PCG calls for suspension of IR35 after damning report by House of Lords Select Committee
In the report, the Committee states the stance that PCG has publicy taken. That HMRC has failed to demonstrate that they have a sound basis for the £550m of tax and national insurance IR35 saves through acting as a deterrent. This is despite the fact that the claimed deterrent nature of the IR35 legislation is its main rationale.
Chris Bryce, CEO of PCG said, “The conclusion of the Committee is that abolition or suspension of the IR35 legislation, whilst attractive, would be unwise if HMRC can prove it provides Exchequer protection to the tune of £550million.
“The simple fact is, HMRC cannot do so. PCG has repeatedly asked HMRC to justify the £550m figure and the so-called 'deterrent effect’ but HMRC has been unable or unwilling to do so. It is now clear from the findings of the House of Lords Select Committee that the effectiveness of this legislation and the justification for its continued existence is built on smoke and mirrors.

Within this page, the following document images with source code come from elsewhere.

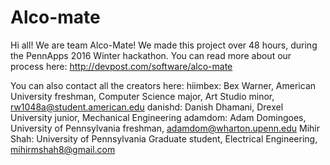# Alco-mate
Hi all! We are team Alco-Mate! 
We made this project over 48 hours, during the PennApps 2016 Winter hackathon. 
You can read more about our process here: 
http://devpost.com/software/alco-mate

You can also contact all the creators here:
hiimbex: Bex Warner, American University freshman, Computer Science major, Art Studio minor, rw1048a@student.american.edu
danishd: Danish Dhamani, Drexel University junior, Mechanical Engineering
adamdom: Adam Domingoes, University of Pennsylvania freshman, adamdom@wharton.upenn.edu
Mihir Shah: University of Pennsylvania Graduate student, Electrical Engineering, mihirmshah8@gmail.com 
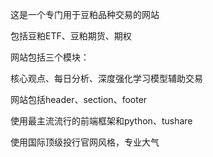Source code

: 这是一个专门用于豆粕品种交易的网站

包括豆粕ETF、豆粕期货、期权

网站包括三个模块：

核心观点、每日分析、深度强化学习模型辅助交易

网站包括header、section、footer

使用最主流流行的前端框架和python、tushare

使用国际顶级投行官网风格，专业大气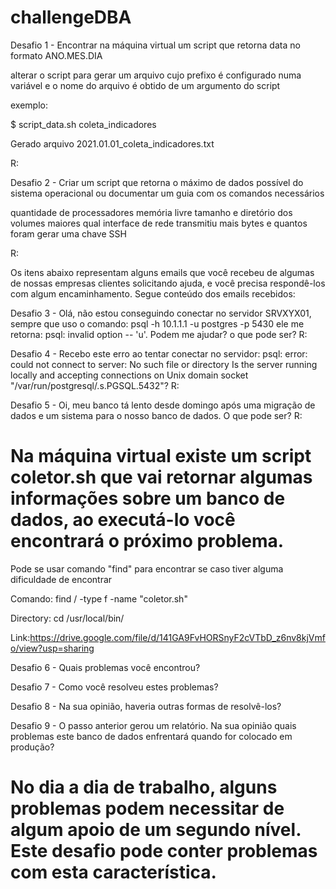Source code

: # challengeDBA

Desafio 1 - Encontrar na máquina virtual um script que retorna data no formato ANO.MES.DIA

alterar o script para gerar um arquivo cujo prefixo é configurado numa variável e o nome do arquivo é obtido de um argumento do script

exemplo:

$ script_data.sh coleta_indicadores

Gerado arquivo 2021.01.01_coleta_indicadores.txt

R:

Desafio 2 - Criar um script que retorna o máximo de dados possível do sistema operacional ou documentar um guia com os comandos necessários

quantidade de processadores
memória livre
tamanho e diretório dos volumes maiores
qual interface de rede transmitiu mais bytes e quantos foram
gerar uma chave SSH

R:

Os itens abaixo representam alguns emails que você recebeu de algumas de nossas empresas clientes solicitando ajuda, e você precisa respondê-los com algum encaminhamento. Segue conteúdo dos emails recebidos:

Desafio 3 - Olá, não estou conseguindo conectar no servidor SRVXYX01, sempre que uso o comando: psql -h 10.1.1.1 -u postgres -p 5430 ele me retorna: psql: invalid option -- 'u'. Podem me ajudar? o que pode ser?
R:

Desafio 4 - Recebo este erro ao tentar conectar no servidor: psql: error: could not connect to server: No such file or directory Is the server running locally and accepting connections on Unix domain socket "/var/run/postgresql/.s.PGSQL.5432"?
R:

Desafio 5 - Oi, meu banco tá lento desde domingo após uma migração de dados e um sistema para o nosso banco de dados. O que pode ser?
R:

# Na máquina virtual existe um script coletor.sh que vai retornar algumas informações sobre um banco de dados, ao executá-lo você encontrará o próximo problema.

Pode se usar comando "find" para encontrar se caso tiver alguma dificuldade de encontrar

Comando: find / -type f -name "coletor.sh"

Directory: cd /usr/local/bin/

Link:https://drive.google.com/file/d/141GA9FvHORSnyF2cVTbD_z6nv8kjVmfo/view?usp=sharing

Desafio 6 - Quais problemas você encontrou?

Desafio 7 - Como você resolveu estes problemas?

Desafio 8 - Na sua opinião, haveria outras formas de resolvê-los?

Desafio 9 - O passo anterior gerou um relatório. Na sua opinião quais problemas este banco de dados enfrentará quando for colocado em produção?

# No dia a dia de trabalho, alguns problemas podem necessitar de algum apoio de um segundo nível. Este desafio pode conter problemas com esta característica.








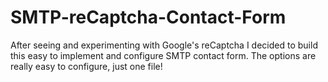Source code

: SMTP-reCaptcha-Contact-Form
===========================

After seeing and experimenting with Google's reCaptcha I decided to build this easy to implement and configure SMTP contact form. The options are really easy to configure, just one file!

"We are calling for IR35 to be suspended while proper consideration is given to its abolition. Removing this unnecessary legislation will allow the UK’s flexible workforce to do what they do best – boost British business. The Government has refused to listen to the cries for help from the hundreds of thousands of contractors, freelancers and independent professionals blighted by IR35, but they cannot ignore the findings of the Committee."